WHAT NEEDS TO BE DONE:
Count the lines in the listing below that contain the string "Вычисление", treating case as significant. Give only the number.

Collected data
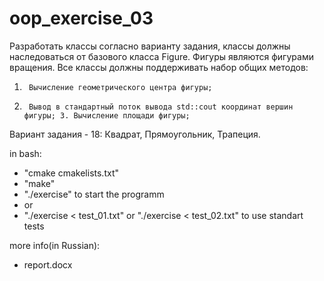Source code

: # oop_exercise_03
Разработать классы согласно варианту задания, классы должны наследоваться от базового класса Figure.
Фигуры являются фигурами вращения. Все классы должны поддерживать набор общих методов:
1.   	Вычисление геометрического центра фигуры;
2.   	Вывод в стандартный поток вывода std::cout координат вершин фигуры; 3. Вычисление площади фигуры;
Вариант задания - 18: Квадрат, Прямоугольник, Трапеция.

in bash:
- "cmake cmakelists.txt"
- "make"
- "./exercise" to start the programm
- or
- "./exercise < test_01.txt" or "./exercise < test_02.txt" to use standart tests

more info(in Russian):
- report.docx
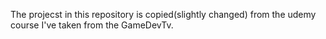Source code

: The projecst in this repository is copied(slightly changed) from the udemy course I've taken from the GameDevTv.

WRITTEN SOLUTION:
2